The accurate and rapid detection of viral and bacterial pathogens in human patients and populations is of critical medical and epidemiologic importance. Historically, diagnostic techniques have relied on cell culture passaging and various immunological assays or staining procedures. Accurate and sensitive detection of infectious disease agents is still difficult today, despite a long history of progress in this area. Traditional methods of culture and antibody-based detection still play a central role in microbiological laboratories despite the problems of the delay between disease presentation and diagnosis, and the limited number of organisms that can be detected by these approaches. Faster diagnosis of infections would reduce morbidity and mortality, for example, through the earlier implementation of appropriate antimicrobial treatment. During the past few-decades, various methods have been proposed to achieve this; with those based on nucleic acid detection, including PCR and microarray-based techniques, seeming the most promising. In particular, PCR-based assays have been implemented, allowing for more rapid diagnosis of suspected pathogens with higher degree of sensitivity of detection. In clinical practice, however, the etiologic agent often remains unidentified, eluding detection in myriad ways. For example, some viruses are not amenable to culturing. At other times, a patient's sample may be of too poor quality or of insufficient titre for pathogen detection by conventional techniques. Moreover, both PCR- and antibody-based approaches may fail to recognize suspected pathogens simply due to natural genetic diversification resulting in alterations of PCR primer binding sites and antigenic drift.

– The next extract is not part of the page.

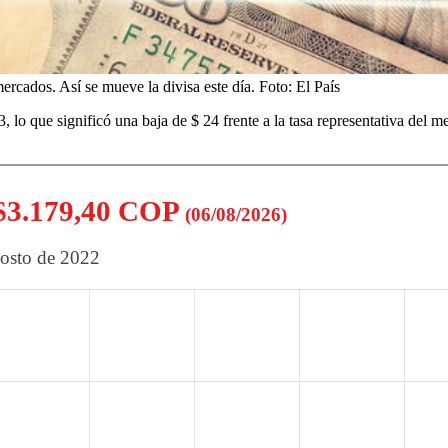
ercados. Así se mueve la divisa este día.
Foto:
El País
43, lo que significó una baja de $ 24 frente a la tasa representativa del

DNA and oligonucleotide microarrays with the potential to detect multiple pathogens in parallel have been described (Wang et al. 2002; Urisman et al. 2005). However, unresolved technical questions prevent their routine use in the clinical setting. For example, how does one select the most informative probes for comprising a pathogen signature in light of amplification and cross-hybridization artifacts? What levels of fluorescent signal and signature probe involvement constitute a detected pathogen? What is the accuracy and sensitivity of an optimized detection algorithm? (Striebel et al. 2003; Bodrossy and Sessitsch, 2004; Vora et al. 2004).
Accordingly, there is a need in this field of technology for alternative and improved methods of detection of nucleic acids. In particular, there is a need for alternative and/or improved diagnostic methods for the detection of pathogens.